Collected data

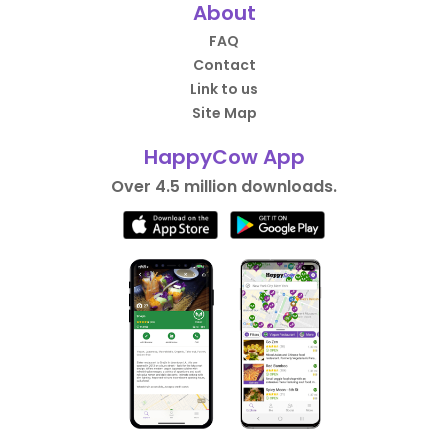
About
FAQ
Contact
Link to us
Site Map
HappyCow App
Over 4.5 million downloads.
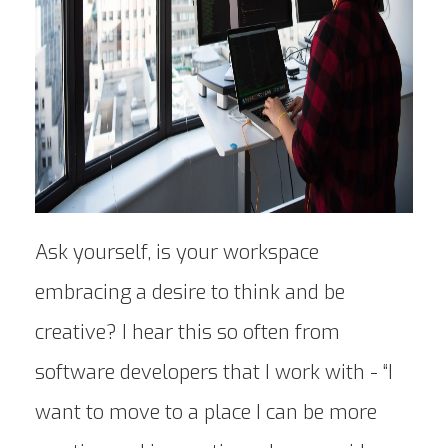
Ask yourself, is your workspace
embracing a desire to think and be
creative? I hear this so often from
software developers that I work with - “I
want to move to a place I can be more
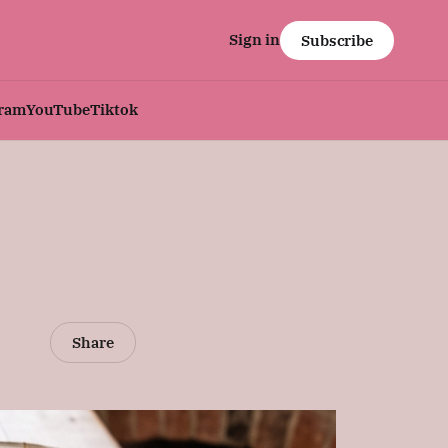
Sign in
Subscribe
gram
YouTube
Tiktok
Share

== WORK ORDER ==
Copy every line of text from the data above, character for character, and leave the pictures out of your answer.

== TASK ANSWER ==
About
FAQ
Contact
Link to us
Site Map
HappyCow App
Over 4.5 million downloads.
Ask yourself, is your workspace
embracing a desire to think and be
creative? I hear this so often from
software developers that I work with - “I
want to move to a place I can be more
Sign in
Subscribe
gram
YouTube
Tiktok
Share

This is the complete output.